Ai Weiwei at Tate

 

But to return to the principal subject of this blog, namely contemporary art in China.  However, in keeping with the recent theme of government suppression of dissent, I will mention the most recent exhibition of dissident artist Ai Weiwei now on display at Tate in London.  The exhibition is an installation of millions of porcelain “sunflower seeds,” each one hand crafted and strewn out on the floor for people to walk over, crush, and in the process make an odd kind of music.  Regrettably, music was not all that was being made in the process of walking through the installation.  It turns out that crushing large quantities of porcelain sunflower seeds under foot also produces dust of dangerous proportions. Thus the installation is now no longer “open” as the artist intended. It is now one which can only be view by visitors, losing entirely its interactive component.

In a brief if vigorously appreciative review of Ai’s current work  by Charles Darwent, there emerges the following comment:

On a political level, the seeds were a symbol of repression; on a human one, they offered a rare opportunity for kindness, the sharing of a tiny plenty. In Ai’s art – an art heartily disliked by the current government of the People’s Republic of China, whose police have censored his work and arrested and beaten Ai himself – these two opposing sunflowers resolve into one.

And so the work is read studiously as a political statement, one which involves both Mao (the “Sun” in a good deal of propaganda literature) and the broader issue of hunger in China.  No doubt Ai Weiwei had such implications in mind when he conceived of the work.  Indeed, little in Ai’s work or life can fall far from the political, as he is the son of one of modern China’s most famous (and, I might add, best) poets, Ai Qing, himself a man who was both one of the central architects of the shape of modern Chinese culture, and also the victim of excesses of government control of that “shape.”  Ai Weiwei, having watched his own father suffer, is no doubt always mindful of what he can and cannot do in China, and, apparently, always interested in exploring the precise dividing line between these two.

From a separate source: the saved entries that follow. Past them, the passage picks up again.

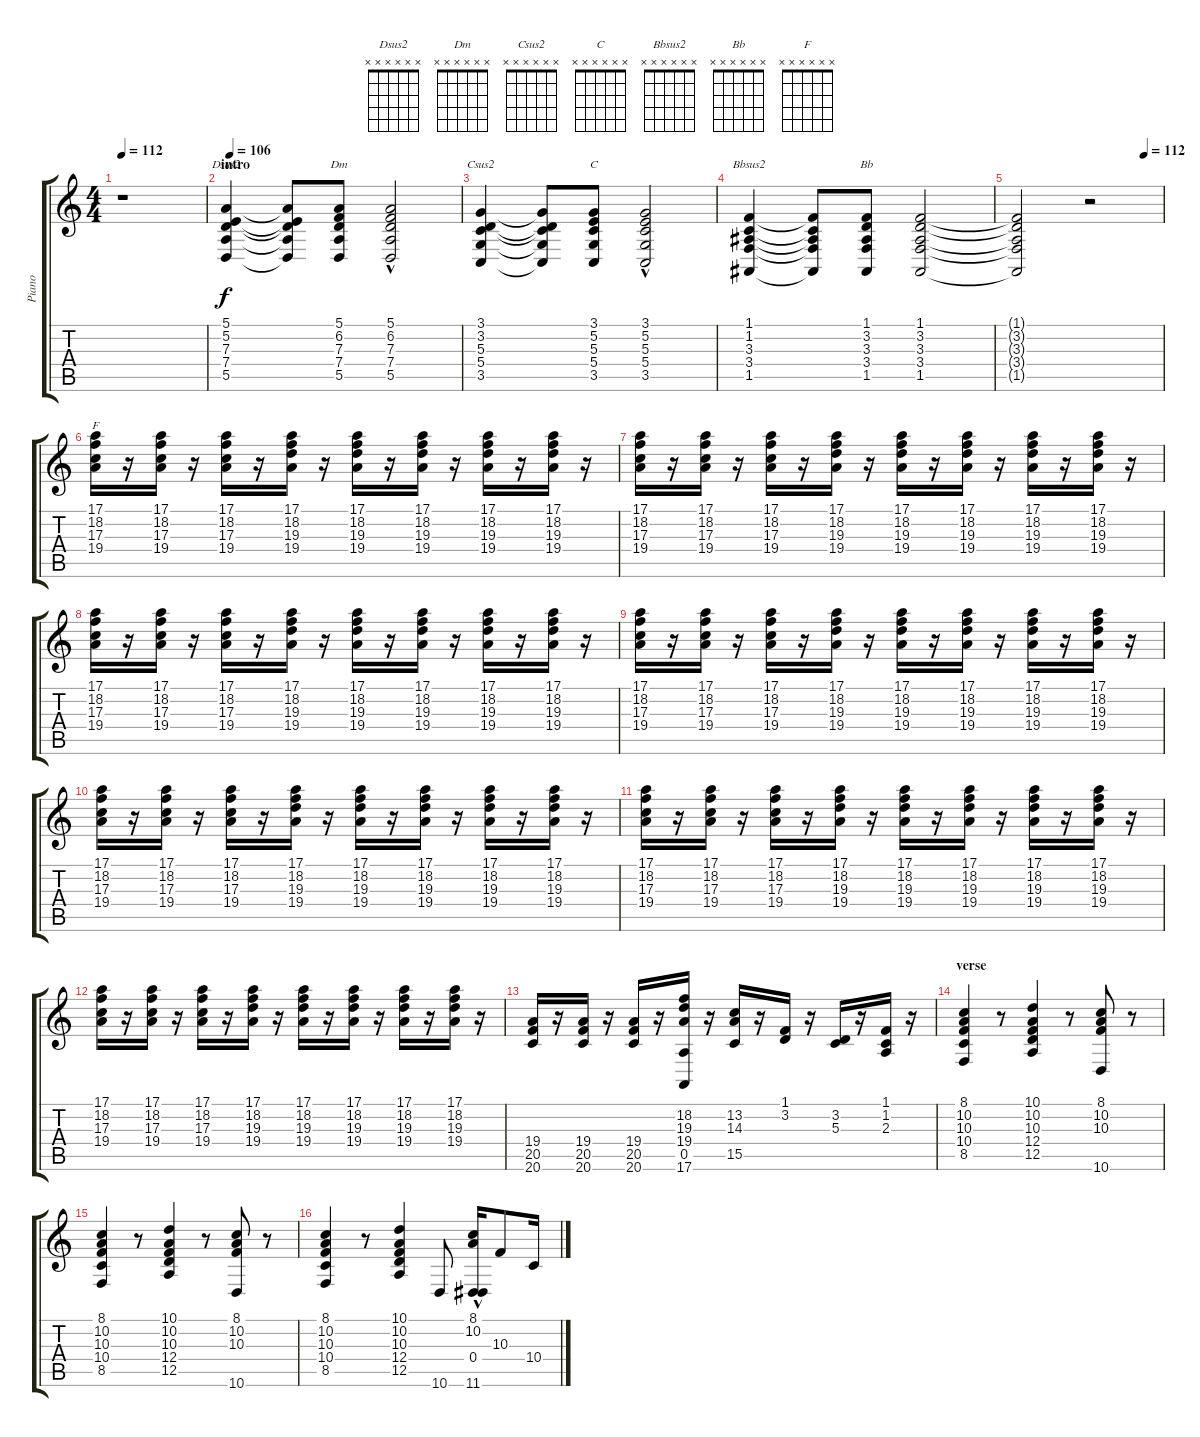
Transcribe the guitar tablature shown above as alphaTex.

\track ("Piano" "Piano") {instrument acousticgrandpiano}
\staff {score tabs}
\tuning (E4 B3 G3 D3 A2 E2) {hide}
\chord ("Dsus2" x x x x x x) {firstfret 0}
\chord ("Dm" x x x x x x) {firstfret 0}
\chord ("Csus2" x x x x x x) {firstfret 0}
\chord ("C" x x x x x x) {firstfret 0}
\chord ("Bbsus2" x x x x x x) {firstfret 0}
\chord ("Bb" x x x x x x) {firstfret 0}
\chord ("F" x x x x x x) {firstfret 0}
\ts (4 4)
\tempo 112
\clef g2
\ks c
r.1{dy f instrument acousticgrandpiano} |
\section ("" "intro")
\tempo 106
(5.1 5.2 7.3 7.4 5.5).4{ch "Dsus2"} (5.1{t} 5.2{t} 7.3{t} 7.4{t} 5.5{t}).8 (5.1 6.2 7.3 7.4 5.5).8{ch "Dm"} (5.1 6.2 7.3{hac} 7.4{hac} 5.5{hac}).2 |
(3.1 3.2 5.3 5.4 3.5).4{ch "Csus2"} (3.1{t} 3.2{t} 5.3{t} 5.4{t} 3.5{t}).8 (3.1 5.2 5.3 5.4 3.5).8{ch "C"} (3.1 5.2 5.3{hac} 5.4{hac} 3.5{hac}).2 |
(1.1 1.2 3.3 3.4 1.5).4{ch "Bbsus2"} (1.1{t} 1.2{t} 3.3{t} 3.4{t} 1.5{t}).8 (1.1 3.2 3.3 3.4 1.5).8{ch "Bb"} (1.1 3.2 3.3 3.4 1.5).2 |
\tempo (112 0.875)
(1.1{t} 3.2{t} 3.3{t} 3.4{t} 1.5{t}).2 r.2 |
(17.1 18.2 17.3 19.4).16{ch "F"} r.16 (17.1 18.2 17.3 19.4).16 r.16 (17.1 18.2 17.3 19.4).16 r.16 (17.1 18.2 19.3 19.4).16 r.16 (17.1 18.2 19.3 19.4).16 r.16 (17.1 18.2 19.3 19.4).16 r.16 (17.1 18.2 19.3 19.4).16 r.16 (17.1 18.2 19.3 19.4).16 r.16 |
(17.1 18.2 17.3 19.4).16 r.16 (17.1 18.2 17.3 19.4).16 r.16 (17.1 18.2 17.3 19.4).16 r.16 (17.1 18.2 19.3 19.4).16 r.16 (17.1 18.2 19.3 19.4).16 r.16 (17.1 18.2 19.3 19.4).16 r.16 (17.1 18.2 19.3 19.4).16 r.16 (17.1 18.2 19.3 19.4).16 r.16 |
(17.1 18.2 17.3 19.4).16 r.16 (17.1 18.2 17.3 19.4).16 r.16 (17.1 18.2 17.3 19.4).16 r.16 (17.1 18.2 19.3 19.4).16 r.16 (17.1 18.2 19.3 19.4).16 r.16 (17.1 18.2 19.3 19.4).16 r.16 (17.1 18.2 19.3 19.4).16 r.16 (17.1 18.2 19.3 19.4).16 r.16 |
(17.1 18.2 17.3 19.4).16 r.16 (17.1 18.2 17.3 19.4).16 r.16 (17.1 18.2 17.3 19.4).16 r.16 (17.1 18.2 19.3 19.4).16 r.16 (17.1 18.2 19.3 19.4).16 r.16 (17.1 18.2 19.3 19.4).16 r.16 (17.1 18.2 19.3 19.4).16 r.16 (17.1 18.2 19.3 19.4).16 r.16 |
(17.1 18.2 17.3 19.4).16 r.16 (17.1 18.2 17.3 19.4).16 r.16 (17.1 18.2 17.3 19.4).16 r.16 (17.1 18.2 19.3 19.4).16 r.16 (17.1 18.2 19.3 19.4).16 r.16 (17.1 18.2 19.3 19.4).16 r.16 (17.1 18.2 19.3 19.4).16 r.16 (17.1 18.2 19.3 19.4).16 r.16 |
(17.1 18.2 17.3 19.4).16 r.16 (17.1 18.2 17.3 19.4).16 r.16 (17.1 18.2 17.3 19.4).16 r.16 (17.1 18.2 19.3 19.4).16 r.16 (17.1 18.2 19.3 19.4).16 r.16 (17.1 18.2 19.3 19.4).16 r.16 (17.1 18.2 19.3 19.4).16 r.16 (17.1 18.2 19.3 19.4).16 r.16 |
(17.1 18.2 17.3 19.4).16 r.16 (17.1 18.2 17.3 19.4).16 r.16 (17.1 18.2 17.3 19.4).16 r.16 (17.1 18.2 19.3 19.4).16 r.16 (17.1 18.2 19.3 19.4).16 r.16 (17.1 18.2 19.3 19.4).16 r.16 (17.1 18.2 19.3 19.4).16 r.16 (17.1 18.2 19.3 19.4).16 r.16 |
(19.4 20.5 20.6).16 r.16 (19.4 20.5 20.6).16 r.16 (19.4 20.5 20.6).16 r.16 (18.2 19.3 19.4 0.5 17.6).16 r.16 (13.2 14.3 15.5).16 r.16 (1.1 3.2).16 r.16 (3.2 5.3).16 r.16 (1.1 1.2 2.3).16 r.16 |
\section ("" "verse")
(8.1 10.2 10.3 10.4 8.5).4 r.8 (10.1 10.2 10.3 12.4 12.5).4 r.8 (8.1 10.2 10.3 10.6).8 r.8 |
(8.1 10.2 10.3 10.4 8.5).4 r.8 (10.1 10.2 10.3 12.4 12.5).4 r.8 (8.1 10.2 10.3 10.6).8 r.8 |
(8.1 10.2 10.3 10.4 8.5).4 r.8 (10.1 10.2 10.3 12.4 12.5).4 10.6.8 (8.1{hac} 10.2{hac} 0.4 11.6).16 10.3.8 10.4.16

My perhaps predictable complaint about Darwent’s otherwise very well-written article is that this particular observation, while true in the sense that Ai has had of late severe run-ins with authorities, is highly misleading as a broader statement on the state of art in contemporary China.  The current exhibition, or anything generally speaking like it, could easily be displayed in China today.  A brief stroll through even a segment of the now immense 798 art district on the east side of Beijing is enough to convince the casual viewer that art of a wide range of styles, messages, political persuasions and so forth is open to the public, and by and large for free.  The message to those who for whatever reason are unable to jump on a plane and go and see for themselves is that China’s is a very vibrant and dynamic art scene, one which I would argue rivals that of just about any global city on the planet today (including London).